## What this task involves
Could you write out the line containing "Document page, 1275x1650 pixels." and all the lines below it in the data, exactly, through the final one and nothing else?

## Source material
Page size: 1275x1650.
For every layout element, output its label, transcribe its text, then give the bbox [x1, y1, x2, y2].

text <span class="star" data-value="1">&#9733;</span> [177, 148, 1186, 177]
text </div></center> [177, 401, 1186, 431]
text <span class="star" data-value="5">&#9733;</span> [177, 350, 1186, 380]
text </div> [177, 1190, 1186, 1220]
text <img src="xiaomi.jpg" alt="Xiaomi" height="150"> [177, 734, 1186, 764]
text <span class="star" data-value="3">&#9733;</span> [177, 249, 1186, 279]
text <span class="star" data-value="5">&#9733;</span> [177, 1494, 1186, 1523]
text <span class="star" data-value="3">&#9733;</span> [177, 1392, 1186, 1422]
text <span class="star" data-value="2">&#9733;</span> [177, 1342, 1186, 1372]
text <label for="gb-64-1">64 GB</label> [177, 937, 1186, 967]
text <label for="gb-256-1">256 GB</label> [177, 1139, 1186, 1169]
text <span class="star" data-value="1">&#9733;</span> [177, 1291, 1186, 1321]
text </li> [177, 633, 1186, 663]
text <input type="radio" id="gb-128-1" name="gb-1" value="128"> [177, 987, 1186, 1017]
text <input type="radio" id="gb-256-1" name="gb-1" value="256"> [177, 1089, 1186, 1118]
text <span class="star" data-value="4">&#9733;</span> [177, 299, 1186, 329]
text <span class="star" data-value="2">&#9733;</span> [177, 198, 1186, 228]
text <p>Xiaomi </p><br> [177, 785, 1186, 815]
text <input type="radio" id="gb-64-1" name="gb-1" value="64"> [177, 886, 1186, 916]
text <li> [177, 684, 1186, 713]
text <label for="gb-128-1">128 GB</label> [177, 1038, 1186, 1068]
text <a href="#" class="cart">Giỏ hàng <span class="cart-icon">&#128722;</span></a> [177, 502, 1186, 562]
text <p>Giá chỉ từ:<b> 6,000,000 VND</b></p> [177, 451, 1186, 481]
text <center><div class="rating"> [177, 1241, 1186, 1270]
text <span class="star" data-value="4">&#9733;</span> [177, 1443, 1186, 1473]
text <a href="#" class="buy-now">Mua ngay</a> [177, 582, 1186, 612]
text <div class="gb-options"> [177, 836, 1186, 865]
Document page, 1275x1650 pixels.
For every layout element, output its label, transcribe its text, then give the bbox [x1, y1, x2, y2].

## Task response
Document page, 1275x1650 pixels.
For every layout element, output its label, transcribe its text, then give the bbox [x1, y1, x2, y2].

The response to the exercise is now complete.